Let's design a simple network like before and observe the weight matrix.

from keras.models import Model
from keras.layers import Embedding, Input
import numpy as np

ip = Input(shape = (3,))
emb = Embedding(1, 2, trainable=True, mask_zero=True)(ip)

model = Model(ip, emb)
input_array = np.array([[5, 3, 1], [1, 2, 3]])

model.compile("rmsprop", "mse")

output_array = model.predict(input_array)

print(output_array)

print(output_array.shape)

model.summary()

The model gives the following output.

[[[0. 0.]
  [0. 0.]
  [0. 0.]]

 [[0. 0.]
  [0. 0.]
  [0. 0.]]]
(2, 3, 2)
Model: "model_18"
_________________________________________________________________
Layer (type)                 Output Shape              Param #   
=================================================================
input_21 (InputLayer)        (None, 3)                 0         
_________________________________________________________________
embedding_33 (Embedding)     (None, 3, 2)              2         
=================================================================
Total params: 2
Trainable params: 2
Non-trainable params: 0

Okay, we are getting bunch of zeros but the default weight_initializer is not zeros!

So, let's observe the weight matrix now.

import keras.backend as K

w = model.layers[1].get_weights()
print(w)

[array([[ 0.03680499, -0.04904002]], dtype=float32)]

In fact, it is not all zeros.

So, why are we getting zeros?

Let's change our input to the model.

As the only in vocabulary word index for input_dim = 1, is 0. Let's pass 0 as one of the inputs.

from keras.models import Model
from keras.layers import Embedding, Input
import numpy as np

ip = Input(shape = (3,))
emb = Embedding(1, 2, trainable=True, mask_zero=True)(ip)

model = Model(ip, emb)
input_array = np.array([[5, 0, 1], [1, 2, 0]])

model.compile("rmsprop", "mse")

output_array = model.predict(input_array)

print(output_array)

print(output_array.shape)

model.summary()

Now, we get non-zero vectors for the positions where we passed 0.
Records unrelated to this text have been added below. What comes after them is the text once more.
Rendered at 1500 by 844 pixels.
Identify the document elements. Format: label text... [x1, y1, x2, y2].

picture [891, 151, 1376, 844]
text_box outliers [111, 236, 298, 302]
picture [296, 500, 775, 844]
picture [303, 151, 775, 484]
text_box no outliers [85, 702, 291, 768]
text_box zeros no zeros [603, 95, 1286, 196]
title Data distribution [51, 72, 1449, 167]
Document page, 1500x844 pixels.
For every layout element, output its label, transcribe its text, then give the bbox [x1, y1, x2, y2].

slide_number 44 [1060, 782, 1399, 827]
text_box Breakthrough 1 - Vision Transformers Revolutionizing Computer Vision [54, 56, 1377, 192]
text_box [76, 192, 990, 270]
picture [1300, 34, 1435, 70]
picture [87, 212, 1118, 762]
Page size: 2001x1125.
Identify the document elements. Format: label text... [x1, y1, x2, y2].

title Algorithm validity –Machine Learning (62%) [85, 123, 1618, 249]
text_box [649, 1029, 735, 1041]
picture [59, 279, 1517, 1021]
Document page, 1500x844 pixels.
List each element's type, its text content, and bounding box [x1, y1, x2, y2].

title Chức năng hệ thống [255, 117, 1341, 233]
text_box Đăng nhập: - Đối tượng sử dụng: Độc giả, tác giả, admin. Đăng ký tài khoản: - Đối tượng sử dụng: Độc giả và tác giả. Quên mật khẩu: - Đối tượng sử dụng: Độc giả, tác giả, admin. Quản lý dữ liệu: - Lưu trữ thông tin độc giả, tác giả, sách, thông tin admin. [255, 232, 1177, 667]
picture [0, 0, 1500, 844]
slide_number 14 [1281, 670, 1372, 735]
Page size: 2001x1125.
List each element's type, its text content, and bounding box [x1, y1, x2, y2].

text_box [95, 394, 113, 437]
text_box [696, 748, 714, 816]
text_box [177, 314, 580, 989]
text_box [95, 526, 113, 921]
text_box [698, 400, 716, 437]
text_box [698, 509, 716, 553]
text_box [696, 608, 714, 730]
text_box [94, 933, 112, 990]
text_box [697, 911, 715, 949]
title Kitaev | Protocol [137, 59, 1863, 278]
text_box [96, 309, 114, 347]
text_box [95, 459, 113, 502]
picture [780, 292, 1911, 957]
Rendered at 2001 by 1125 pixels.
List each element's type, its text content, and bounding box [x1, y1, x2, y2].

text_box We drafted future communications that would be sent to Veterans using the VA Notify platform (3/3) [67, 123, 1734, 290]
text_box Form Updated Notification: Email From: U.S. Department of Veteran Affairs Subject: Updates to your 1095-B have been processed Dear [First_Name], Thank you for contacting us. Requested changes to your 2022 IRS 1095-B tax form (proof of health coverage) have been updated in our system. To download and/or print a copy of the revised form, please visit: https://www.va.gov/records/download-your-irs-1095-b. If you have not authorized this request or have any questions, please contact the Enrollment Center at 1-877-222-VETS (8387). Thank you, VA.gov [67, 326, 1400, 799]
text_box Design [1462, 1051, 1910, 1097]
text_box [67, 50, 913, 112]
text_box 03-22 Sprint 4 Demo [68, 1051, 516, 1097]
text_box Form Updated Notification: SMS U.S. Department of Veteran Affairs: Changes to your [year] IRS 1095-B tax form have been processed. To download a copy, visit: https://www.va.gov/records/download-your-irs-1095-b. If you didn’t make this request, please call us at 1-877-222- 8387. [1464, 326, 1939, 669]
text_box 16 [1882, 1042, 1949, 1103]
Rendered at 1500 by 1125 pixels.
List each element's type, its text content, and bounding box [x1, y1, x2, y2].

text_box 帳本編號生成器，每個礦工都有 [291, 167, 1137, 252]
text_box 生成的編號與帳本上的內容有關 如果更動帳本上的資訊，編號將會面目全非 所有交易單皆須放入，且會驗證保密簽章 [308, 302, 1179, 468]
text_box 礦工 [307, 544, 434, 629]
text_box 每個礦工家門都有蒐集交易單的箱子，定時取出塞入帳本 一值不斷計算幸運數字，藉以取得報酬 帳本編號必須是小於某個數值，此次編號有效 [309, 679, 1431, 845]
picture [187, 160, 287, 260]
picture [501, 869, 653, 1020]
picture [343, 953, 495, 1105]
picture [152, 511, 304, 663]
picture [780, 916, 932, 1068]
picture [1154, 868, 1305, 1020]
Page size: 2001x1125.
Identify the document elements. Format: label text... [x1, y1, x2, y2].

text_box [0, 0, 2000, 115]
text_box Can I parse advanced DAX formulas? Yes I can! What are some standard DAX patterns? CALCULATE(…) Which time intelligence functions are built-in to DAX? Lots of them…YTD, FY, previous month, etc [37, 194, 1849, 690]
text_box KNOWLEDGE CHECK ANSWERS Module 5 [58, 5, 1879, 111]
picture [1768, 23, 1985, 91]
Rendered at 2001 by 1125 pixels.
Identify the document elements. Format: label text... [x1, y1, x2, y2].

[[[ 0.          0.        ]
  [-0.04339869 -0.04900574]
  [ 0.          0.        ]]

 [[ 0.          0.        ]
  [ 0.          0.        ]
  [-0.04339869 -0.04900574]]]
(2, 3, 2)
Model: "model_19"
_________________________________________________________________
Layer (type)                 Output Shape              Param #   
=================================================================
input_22 (InputLayer)        (None, 3)                 0         
_________________________________________________________________
embedding_34 (Embedding)     (None, 3, 2)              2         
=================================================================
Total params: 2
Trainable params: 2
Non-trainable params: 0

In short, Keras maps any out of vocabulary word index with a zero vector and this is reasonable as for those positions the forward pass will ensure all the contributions are NIL (the biases may have a role though). That is a little bit counter-intuitive as passing out of vocabulary tokens to the model seems an overhead (rather than just removing them in the pre-processing step) and bad practice but it is a good fix to test different input_dim without re-calculating tokens.